Once the IRF is segmented, the thickness of the edema is quantified. The method involves determining the maximum height of fluid accumulation within the segmented IRF regions. This measurement is taken as the thickness of the IRF, which contributes for a first-level information on the edema severity [20]. To find agreement with manual measurement, the maximum thickness obtained using the proposed method is compared with the value obtained manually.
For an image, the difference in thickness obtained between automated method and ground truth in pixels is taken as the error. Average value obtained for 250 images is represented as mean error (ME). Mean of the absolute value of the difference is the mean absolute error (MAE). Table 2 shows comparison of the results with the proposed method and other state-of-the-art techniques. Also, to find inter observer variability, ME and MAE between expert and ground truth were calculated.
Error and absolute error in edema thickness. Figures outside the bracket represent mean of the value and that inside the bracket shows standard deviation in pixels
As shown in Table 2, for our method, the mean error and mean absolute error are 1.05 and 2.3 pixels respectively, while those obtained with method [9] are 1.21 and 2.6. Between experts, the values obtained are 2.5 and 2.95 for the mean error and mean absolute error. This shows that the results obtained using the combination of CNN and the active contour method outperform other well-known methods, and the error is less than that with expert.
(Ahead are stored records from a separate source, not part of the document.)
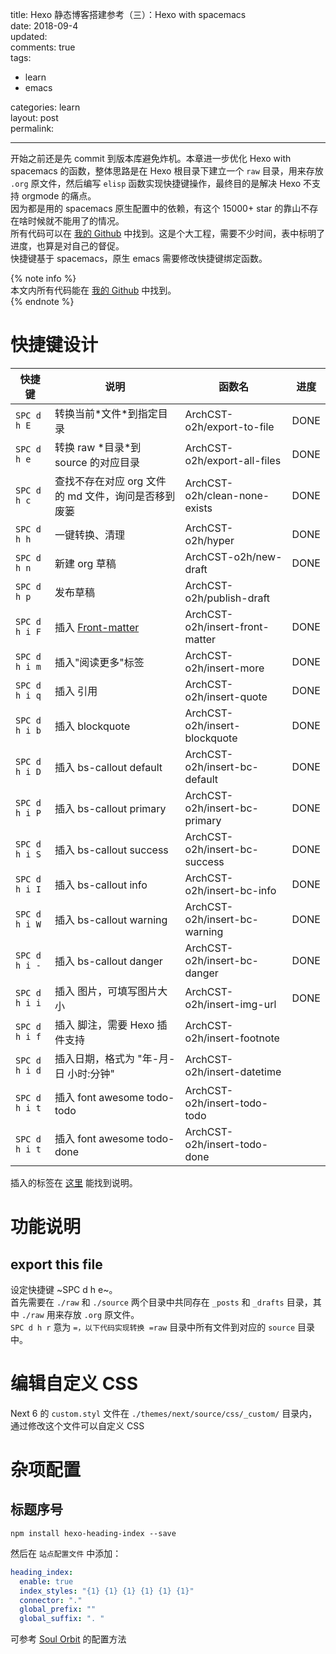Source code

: #+OPTIONS: toc:nil \n:t
title: Hexo 静态博客搭建参考（三）：Hexo with spacemacs
date: 2018-09-4
updated: 
comments: true
tags:
  - learn
  - emacs
categories: learn
layout: post
permalink: 
------
开始之前还是先 commit 到版本库避免炸机。本章进一步优化 Hexo with spacemacs 的函数，整体思路是在 Hexo 根目录下建立一个 =raw= 目录，用来存放 =.org= 原文件，然后编写 =elisp= 函数实现快捷键操作，最终目的是解决 Hexo 不支持 orgmode 的痛点。
因为都是用的 spacemacs 原生配置中的依赖，有这个 15000+ star 的靠山不存在啥时候就不能用了的情况。
所有代码可以在 [[https://github.com/ArchCST/spacemacs][我的 Github]] 中找到。这是个大工程，需要不少时间，表中标明了进度，也算是对自己的督促。
快捷键基于 spacemacs，原生 emacs 需要修改快捷键绑定函数。

#+HTML: <!-- more -->
{% note info %}
本文内所有代码能在 [[https://github.com/ArchCST/.spacemacs.d][我的 Github]] 中找到。
{% endnote %}

* 快捷键设计

| 快捷键        | 说明                                                | 函数名                          | 进度 |
|---------------+-----------------------------------------------------+---------------------------------+------|
| ~SPC d h E~   | 转换当前*文件*到指定目录                            | ArchCST-o2h/export-to-file      | DONE |
| ~SPC d h e~   | 转换 raw *目录*到 source 的对应目录                 | ArchCST-o2h/export-all-files    | DONE |
| ~SPC d h c~   | 查找不存在对应 org 文件的 md 文件，询问是否移到废篓 | ArchCST-o2h/clean-none-exists   | DONE |
| ~SPC d h h~   | 一键转换、清理                                      | ArchCST-o2h/hyper               | DONE |
| ~SPC d h n~   | 新建 org 草稿                                       | ArchCST-o2h/new-draft           | DONE |
| ~SPC d h p~   | 发布草稿                                            | ArchCST-o2h/publish-draft       |      |
| ~SPC d h i F~ | 插入 [[https:--hexo.io-zh-cn-docs-front-matter][Front-matter]]                                   | ArchCST-o2h/insert-front-matter | DONE |
| ~SPC d h i m~ | 插入"阅读更多"标签                                  | ArchCST-o2h/insert-more         | DONE |
| ~SPC d h i q~ | 插入 引用                                           | ArchCST-o2h/insert-quote        | DONE |
| ~SPC d h i b~ | 插入 blockquote                                     | ArchCST-o2h/insert-blockquote   | DONE |
| ~SPC d h i D~ | 插入 bs-callout default                             | ArchCST-o2h/insert-bc-default   | DONE |
| ~SPC d h i P~ | 插入 bs-callout primary                             | ArchCST-o2h/insert-bc-primary   | DONE |
| ~SPC d h i S~ | 插入 bs-callout success                             | ArchCST-o2h/insert-bc-success   | DONE |
| ~SPC d h i I~ | 插入 bs-callout info                                | ArchCST-o2h/insert-bc-info      | DONE |
| ~SPC d h i W~ | 插入 bs-callout warning                             | ArchCST-o2h/insert-bc-warning   | DONE |
| ~SPC d h i -~ | 插入 bs-callout danger                              | ArchCST-o2h/insert-bc-danger    | DONE |
| ~SPC d h i i~ | 插入 图片，可填写图片大小                           | ArchCST-o2h/insert-img-url      | DONE |
| ~SPC d h i f~ | 插入 脚注，需要 Hexo 插件支持                       | ArchCST-o2h/insert-footnote     |      |
| ~SPC d h i d~ | 插入日期，格式为 "年-月-日 小时:分钟"               | ArchCST-o2h/insert-datetime     |      |
| ~SPC d h i t~ | 插入 font awesome todo-todo                         | ArchCST-o2h/insert-todo-todo    |      |
| ~SPC d h i t~ | 插入 font awesome todo-done                         | ArchCST-o2h/insert-todo-done    |      |

插入的标签在 [[https://hexo.io/zh-cn/docs/tag-plugins#%E5%8F%8D%E5%BC%95%E5%8F%B7%E4%BB%A3%E7%A0%81%E5%9D%97][这里]] 能找到说明。

* 功能说明
** export this file
设定快捷键 ~SPC d h e~。
首先需要在 =./raw= 和 =./source= 两个目录中共同存在 =_posts= 和 =_drafts= 目录，其中 =./raw= 用来存放 =.org= 原文件。
~SPC d h r~ 意为 ==，以下代码实现转换 =raw= 目录中所有文件到对应的 =source= 目录中。


* 编辑自定义 CSS
Next 6 的 =custom.styl= 文件在 =./themes/next/source/css/_custom/= 目录内，通过修改这个文件可以自定义 CSS
* 杂项配置
** 标题序号
#+BEGIN_SRC shell
npm install hexo-heading-index --save
#+END_SRC

然后在 =站点配置文件= 中添加：
#+BEGIN_SRC yaml
heading_index:
  enable: true
  index_styles: "{1} {1} {1} {1} {1} {1}"
  connector: "."
  global_prefix: ""
  global_suffix: ". "
#+END_SRC

可参考 [[http://r12f.com/posts/adding-index-to-your-headings-with-hexo-heading-index/][Soul Orbit]] 的配置方法
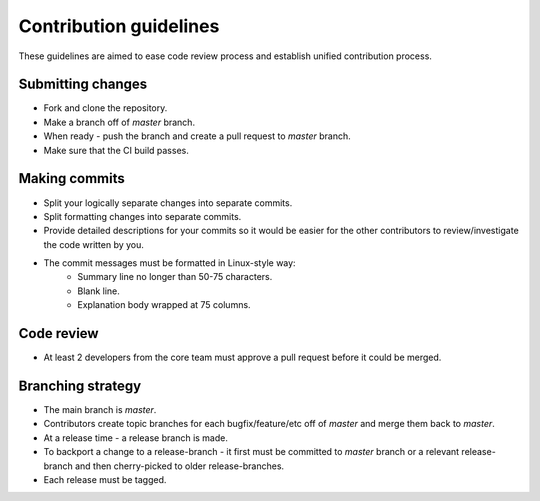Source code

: =======================
Contribution guidelines
=======================
These guidelines are aimed to ease code review process and establish unified
contribution process.

Submitting changes
------------------
- Fork and clone the repository.
- Make a branch off of `master` branch.
- When ready - push the branch and create a pull request to `master` branch.
- Make sure that the CI build passes.

Making commits
--------------
- Split your logically separate changes into separate commits.
- Split formatting changes into separate commits.
- Provide detailed descriptions for your commits so it would be easier for
  the other contributors to review/investigate the code written by you.
- The commit messages must be formatted in Linux-style way:
    * Summary line no longer than 50-75 characters.
    * Blank line.
    * Explanation body wrapped at 75 columns.

Code review
-----------
- At least 2 developers from the core team must approve a pull request before
  it could be merged.

Branching strategy
------------------
- The main branch is `master`.
- Contributors create topic branches for each bugfix/feature/etc off of `master`
  and merge them back to `master`.
- At a release time - a release branch is made.
- To backport a change to a release-branch - it first must be committed to
  `master` branch or a relevant release-branch and then cherry-picked to
  older release-branches.
- Each release must be tagged.
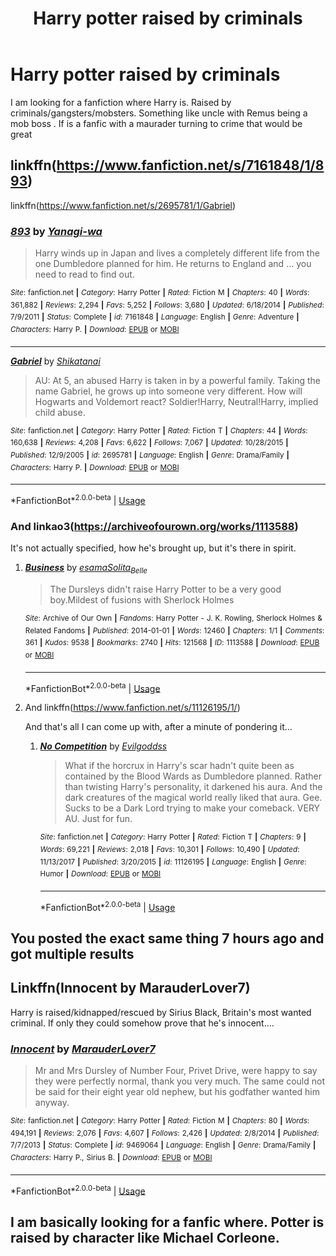 #+TITLE: Harry potter raised by criminals

* Harry potter raised by criminals
:PROPERTIES:
:Author: pygmypuffonacid
:Score: 4
:DateUnix: 1557082187.0
:DateShort: 2019-May-05
:END:
I am looking for a fanfiction where Harry is. Raised by criminals/gangsters/mobsters. Something like uncle with Remus being a mob boss . If is a fanfic with a maurader turning to crime that would be great


** linkffn([[https://www.fanfiction.net/s/7161848/1/893]])

linkffn([[https://www.fanfiction.net/s/2695781/1/Gabriel]])
:PROPERTIES:
:Author: Sefera17
:Score: 2
:DateUnix: 1557112347.0
:DateShort: 2019-May-06
:END:

*** [[https://www.fanfiction.net/s/7161848/1/][*/893/*]] by [[https://www.fanfiction.net/u/568270/Yanagi-wa][/Yanagi-wa/]]

#+begin_quote
  Harry winds up in Japan and lives a completely different life from the one Dumbledore planned for him. He returns to England and ... you need to read to find out.
#+end_quote

^{/Site/:} ^{fanfiction.net} ^{*|*} ^{/Category/:} ^{Harry} ^{Potter} ^{*|*} ^{/Rated/:} ^{Fiction} ^{M} ^{*|*} ^{/Chapters/:} ^{40} ^{*|*} ^{/Words/:} ^{361,882} ^{*|*} ^{/Reviews/:} ^{2,294} ^{*|*} ^{/Favs/:} ^{5,252} ^{*|*} ^{/Follows/:} ^{3,680} ^{*|*} ^{/Updated/:} ^{6/18/2014} ^{*|*} ^{/Published/:} ^{7/9/2011} ^{*|*} ^{/Status/:} ^{Complete} ^{*|*} ^{/id/:} ^{7161848} ^{*|*} ^{/Language/:} ^{English} ^{*|*} ^{/Genre/:} ^{Adventure} ^{*|*} ^{/Characters/:} ^{Harry} ^{P.} ^{*|*} ^{/Download/:} ^{[[http://www.ff2ebook.com/old/ffn-bot/index.php?id=7161848&source=ff&filetype=epub][EPUB]]} ^{or} ^{[[http://www.ff2ebook.com/old/ffn-bot/index.php?id=7161848&source=ff&filetype=mobi][MOBI]]}

--------------

[[https://www.fanfiction.net/s/2695781/1/][*/Gabriel/*]] by [[https://www.fanfiction.net/u/107578/Shikatanai][/Shikatanai/]]

#+begin_quote
  AU: At 5, an abused Harry is taken in by a powerful family. Taking the name Gabriel, he grows up into someone very different. How will Hogwarts and Voldemort react? Soldier!Harry, Neutral!Harry, implied child abuse.
#+end_quote

^{/Site/:} ^{fanfiction.net} ^{*|*} ^{/Category/:} ^{Harry} ^{Potter} ^{*|*} ^{/Rated/:} ^{Fiction} ^{T} ^{*|*} ^{/Chapters/:} ^{44} ^{*|*} ^{/Words/:} ^{160,638} ^{*|*} ^{/Reviews/:} ^{4,208} ^{*|*} ^{/Favs/:} ^{6,622} ^{*|*} ^{/Follows/:} ^{7,067} ^{*|*} ^{/Updated/:} ^{10/28/2015} ^{*|*} ^{/Published/:} ^{12/9/2005} ^{*|*} ^{/id/:} ^{2695781} ^{*|*} ^{/Language/:} ^{English} ^{*|*} ^{/Genre/:} ^{Drama/Family} ^{*|*} ^{/Characters/:} ^{Harry} ^{P.} ^{*|*} ^{/Download/:} ^{[[http://www.ff2ebook.com/old/ffn-bot/index.php?id=2695781&source=ff&filetype=epub][EPUB]]} ^{or} ^{[[http://www.ff2ebook.com/old/ffn-bot/index.php?id=2695781&source=ff&filetype=mobi][MOBI]]}

--------------

*FanfictionBot*^{2.0.0-beta} | [[https://github.com/tusing/reddit-ffn-bot/wiki/Usage][Usage]]
:PROPERTIES:
:Author: FanfictionBot
:Score: 1
:DateUnix: 1557112358.0
:DateShort: 2019-May-06
:END:


*** And linkao3([[https://archiveofourown.org/works/1113588]])

It's not actually specified, how he's brought up, but it's there in spirit.
:PROPERTIES:
:Author: Sefera17
:Score: 1
:DateUnix: 1557112469.0
:DateShort: 2019-May-06
:END:

**** [[https://archiveofourown.org/works/1113588][*/Business/*]] by [[https://www.archiveofourown.org/users/esama/pseuds/esama/users/Solita_Belle/pseuds/Solita_Belle][/esamaSolita_Belle/]]

#+begin_quote
  The Dursleys didn't raise Harry Potter to be a very good boy.Mildest of fusions with Sherlock Holmes
#+end_quote

^{/Site/:} ^{Archive} ^{of} ^{Our} ^{Own} ^{*|*} ^{/Fandoms/:} ^{Harry} ^{Potter} ^{-} ^{J.} ^{K.} ^{Rowling,} ^{Sherlock} ^{Holmes} ^{&} ^{Related} ^{Fandoms} ^{*|*} ^{/Published/:} ^{2014-01-01} ^{*|*} ^{/Words/:} ^{12460} ^{*|*} ^{/Chapters/:} ^{1/1} ^{*|*} ^{/Comments/:} ^{361} ^{*|*} ^{/Kudos/:} ^{9538} ^{*|*} ^{/Bookmarks/:} ^{2740} ^{*|*} ^{/Hits/:} ^{121568} ^{*|*} ^{/ID/:} ^{1113588} ^{*|*} ^{/Download/:} ^{[[https://archiveofourown.org/downloads/1113588/Business.epub?updated_at=1536460789][EPUB]]} ^{or} ^{[[https://archiveofourown.org/downloads/1113588/Business.mobi?updated_at=1536460789][MOBI]]}

--------------

*FanfictionBot*^{2.0.0-beta} | [[https://github.com/tusing/reddit-ffn-bot/wiki/Usage][Usage]]
:PROPERTIES:
:Author: FanfictionBot
:Score: 1
:DateUnix: 1557112478.0
:DateShort: 2019-May-06
:END:


**** And linkffn([[https://www.fanfiction.net/s/11126195/1/]])

And that's all I can come up with, after a minute of pondering it...
:PROPERTIES:
:Author: Sefera17
:Score: 1
:DateUnix: 1557112553.0
:DateShort: 2019-May-06
:END:

***** [[https://www.fanfiction.net/s/11126195/1/][*/No Competition/*]] by [[https://www.fanfiction.net/u/377878/Evilgoddss][/Evilgoddss/]]

#+begin_quote
  What if the horcrux in Harry's scar hadn't quite been as contained by the Blood Wards as Dumbledore planned. Rather than twisting Harry's personality, it darkened his aura. And the dark creatures of the magical world really liked that aura. Gee. Sucks to be a Dark Lord trying to make your comeback. VERY AU. Just for fun.
#+end_quote

^{/Site/:} ^{fanfiction.net} ^{*|*} ^{/Category/:} ^{Harry} ^{Potter} ^{*|*} ^{/Rated/:} ^{Fiction} ^{T} ^{*|*} ^{/Chapters/:} ^{9} ^{*|*} ^{/Words/:} ^{69,221} ^{*|*} ^{/Reviews/:} ^{2,018} ^{*|*} ^{/Favs/:} ^{10,301} ^{*|*} ^{/Follows/:} ^{10,490} ^{*|*} ^{/Updated/:} ^{11/13/2017} ^{*|*} ^{/Published/:} ^{3/20/2015} ^{*|*} ^{/id/:} ^{11126195} ^{*|*} ^{/Language/:} ^{English} ^{*|*} ^{/Genre/:} ^{Humor} ^{*|*} ^{/Download/:} ^{[[http://www.ff2ebook.com/old/ffn-bot/index.php?id=11126195&source=ff&filetype=epub][EPUB]]} ^{or} ^{[[http://www.ff2ebook.com/old/ffn-bot/index.php?id=11126195&source=ff&filetype=mobi][MOBI]]}

--------------

*FanfictionBot*^{2.0.0-beta} | [[https://github.com/tusing/reddit-ffn-bot/wiki/Usage][Usage]]
:PROPERTIES:
:Author: FanfictionBot
:Score: 1
:DateUnix: 1557112570.0
:DateShort: 2019-May-06
:END:


** You posted the exact same thing 7 hours ago and got multiple results
:PROPERTIES:
:Score: 3
:DateUnix: 1557095641.0
:DateShort: 2019-May-06
:END:


** Linkffn(Innocent by MarauderLover7)

Harry is raised/kidnapped/rescued by Sirius Black, Britain's most wanted criminal. If only they could somehow prove that he's innocent....
:PROPERTIES:
:Author: 15_Redstones
:Score: 1
:DateUnix: 1557257665.0
:DateShort: 2019-May-08
:END:

*** [[https://www.fanfiction.net/s/9469064/1/][*/Innocent/*]] by [[https://www.fanfiction.net/u/4684913/MarauderLover7][/MarauderLover7/]]

#+begin_quote
  Mr and Mrs Dursley of Number Four, Privet Drive, were happy to say they were perfectly normal, thank you very much. The same could not be said for their eight year old nephew, but his godfather wanted him anyway.
#+end_quote

^{/Site/:} ^{fanfiction.net} ^{*|*} ^{/Category/:} ^{Harry} ^{Potter} ^{*|*} ^{/Rated/:} ^{Fiction} ^{M} ^{*|*} ^{/Chapters/:} ^{80} ^{*|*} ^{/Words/:} ^{494,191} ^{*|*} ^{/Reviews/:} ^{2,076} ^{*|*} ^{/Favs/:} ^{4,607} ^{*|*} ^{/Follows/:} ^{2,426} ^{*|*} ^{/Updated/:} ^{2/8/2014} ^{*|*} ^{/Published/:} ^{7/7/2013} ^{*|*} ^{/Status/:} ^{Complete} ^{*|*} ^{/id/:} ^{9469064} ^{*|*} ^{/Language/:} ^{English} ^{*|*} ^{/Genre/:} ^{Drama/Family} ^{*|*} ^{/Characters/:} ^{Harry} ^{P.,} ^{Sirius} ^{B.} ^{*|*} ^{/Download/:} ^{[[http://www.ff2ebook.com/old/ffn-bot/index.php?id=9469064&source=ff&filetype=epub][EPUB]]} ^{or} ^{[[http://www.ff2ebook.com/old/ffn-bot/index.php?id=9469064&source=ff&filetype=mobi][MOBI]]}

--------------

*FanfictionBot*^{2.0.0-beta} | [[https://github.com/tusing/reddit-ffn-bot/wiki/Usage][Usage]]
:PROPERTIES:
:Author: FanfictionBot
:Score: 1
:DateUnix: 1557257678.0
:DateShort: 2019-May-08
:END:


** I am basically looking for a fanfic where. Potter is raised by character like Michael Corleone.
:PROPERTIES:
:Author: pygmypuffonacid
:Score: 0
:DateUnix: 1557086723.0
:DateShort: 2019-May-06
:END:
For segmentation of IRF in OCT images, a unique combination of CNN and active contour model is proposed here. In the two step approach, a CNN is trained to obtain the pixel wise labels of the IRF region. The input image is then multiplied with the output from CNN and the area containing IRF alone is extracted. Chan-Vese contour evolution is then performed on the extracted image to segment the IRF boundaries. Quantitative and qualitative results obtained using the combined method proved consistent with expert labellings. The prime advantage of the model is that it avoids the tedious task of precise labelling of IRF. Experimental results validate the reliability of the algorithm. The accurate measurement of thickness of the edema is expected to enable the ophthalmologists for exact diagnosis and better treatment of retinal diseases.